La contre-sexualité
pourrit la relation intra-familiale et intra-amicale. De quoi
s'agit-il ? De se dire, alors qu'il n'y a pas de désir : « il
est naturel que je désire cette personne, mais je ne dois pas passer
à l'acte car c'est une parente » ou « il est naturel que
je désire cette personne, mais je ne dois pas passer à l'acte car
c'est seulement une amie ». Ce type de raisonnement amène une
tension causée par un raisonnement arbitraire, artificiel, car de
refus d'un désir en fait inexistant, imaginaire.
Par exemple, quand
j'étais très jeune plus d'une fois je me suis tourmenté en me
disant : « je ne dois pas désirer ma sœur, parce que ce n'est
pas une femme, mais c'est ma sœur ». Alors qu'en fait, je n'ai
jamais désiré effectivement ma sœur. Mais, je me suis dit que je
devais forcément la désirer, puisqu'elle était une très jolie
fille.
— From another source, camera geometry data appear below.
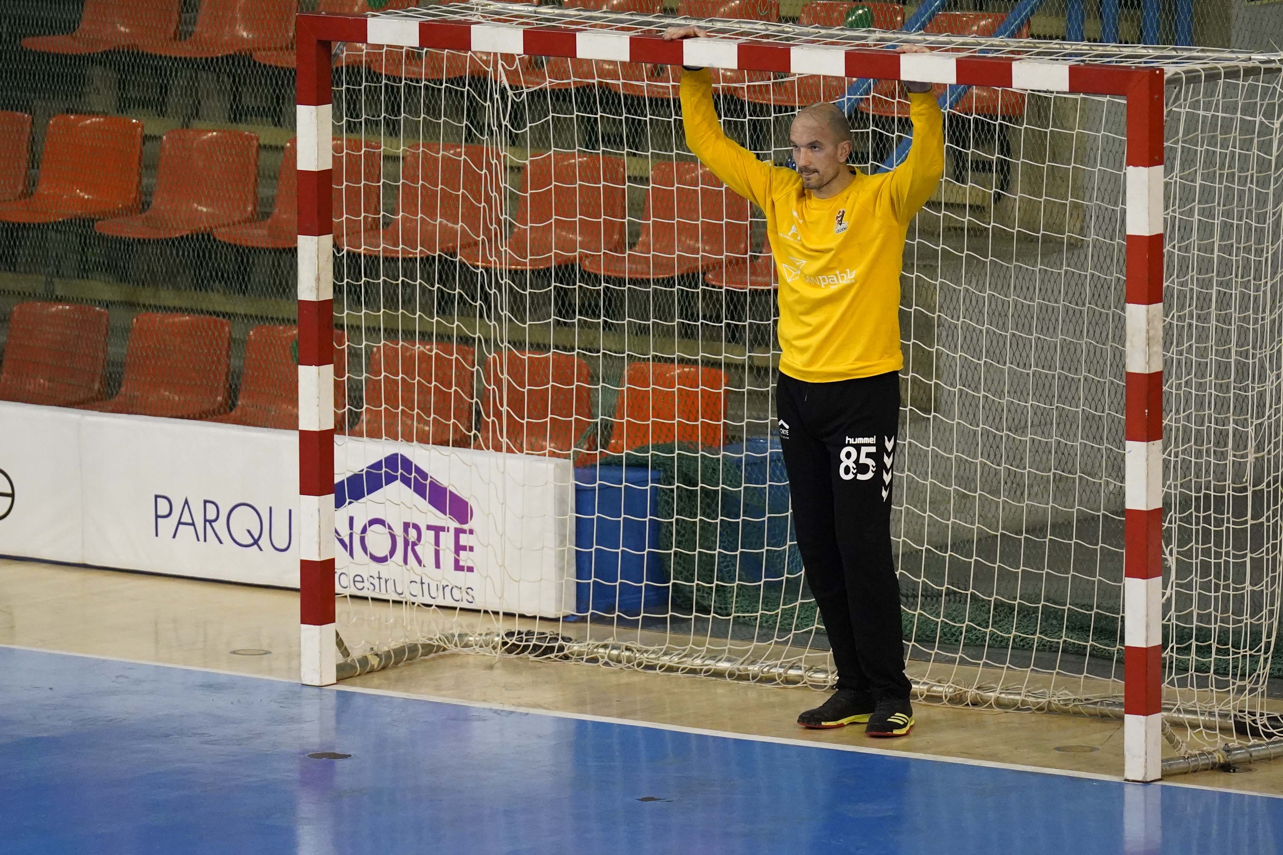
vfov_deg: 4.6
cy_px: 428
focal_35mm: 300
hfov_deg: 6.9
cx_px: 642
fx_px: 10691
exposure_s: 1/2000
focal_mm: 200
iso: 8000
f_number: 2.8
Cette pensée parfaitement idiote est issue de ce bourrage de
crâne courant qui dit : « toutes les jolies filles sont
désirées ». C'est faux. Le vrai désir est rare. Mais le
désir imaginaire est des plus courants. Notre culture en quelque
sorte « dope » la sexualité masculine et rend les
garçons boulimiques sexuellement. Ils veulent souvent sauter sur
tout ce qui bouge parce qu'on leur a expliqué que c'était normal,
naturel, souhaitable, honorable, inévitable.
De plus, la confusion est
conforté par une vision délirante de la sexualité. Par exemple :
si on désire voir nue une jolie fille, on va se dire : « c'est
le signe que je désire faire l'amour avec cette jolie fille ».
C'est une déduction aberrante. Si on a envie de voir nue une jolie
fille ça veut dire qu'on a envie de la voir nue. Point et c'est
tout. Mais allez le faire comprendre à un garçon qui croit que
nudité rime avec sexualité ? Et que si une fille est nue devant lui
ça signifie forcément qu'il doit chercher à lui sauter dessus ?
Le corps est souvent plus
conscient que la tête qui délire. Et, bien souvent, à la longue
l'homme éprouve des « difficultés érectiles ».
C'est-à-dire qu'il n'arrive plus à bander. Bien fait pour sa gueule
de con. Une confusion en quelque sorte inverse arrive fréquemment :
quand l'homme bande, il croit que ça signifie qu'il a envie, éprouve
le besoin de baiser. En fait, le plus souvent c'est faux. La plupart
des fois l'érection n'a aucune signification sexuelle. Mais allez
l'expliquer à la plupart des gens. Ils vous prendront pour un
rigolo, un fou. Tant pis pour eux. Qu'ils restent malheureux
puisqu'ils font des efforts si importants pour y arriver.
Je connais un vieux qui
me dit : « je bande encore, il faut que je me trouve une petite
amie avant que je n'arrive plus à bander. » Bon courage et
bonne chance ! En attendant, les femmes auraient plutôt tendance à
fuir ce vieux libidineux. Je le soupçonne fort de fréquenter en
catimini les prostituées.
S'agissant de la
contre-sexualité je n'ai réalisé son existence et sa nuisance
qu'aujourd'hui-même. Je parlais au téléphone avec ma sœur avec
laquelle je n'avais pas parlé depuis longtemps. Et nous nous
entendions très bien. Bien comme nous étions petits enfants. Et là
l'évidence m'est apparue derrière cette harmonie retrouvée. Mais,
en fait, me suis-je dit, je n'ai jamais éprouvé de désir sexuel
effectif envers elle. On m'a mis de la confusion dans la tête, fruit
de la contre-sexualité. Le refus ou la discussion de la validité
d'un désir en fait imaginaire. Si je me suis tourmenté dans ma
jeunesse en me croyant en but à un désir interdit pour elle, c'est
parce qu'on m'avait rendu sourd au désir véritable, à son
identification. La plupart de nos soi-disant désirs sexuels sont des
chimères d'origine intellectuelle. On se dit qu'on désire alors
qu'on ne désire pas du tout. Ou qu'on assimile d'autres souhaits à
l'expression de ce désir en fait absent. Cette résistance à un
désir en fait imaginaire trouble la paix dans la relation. C'est un
phénomène que j'ai aussitôt baptisé « contre-sexualité ».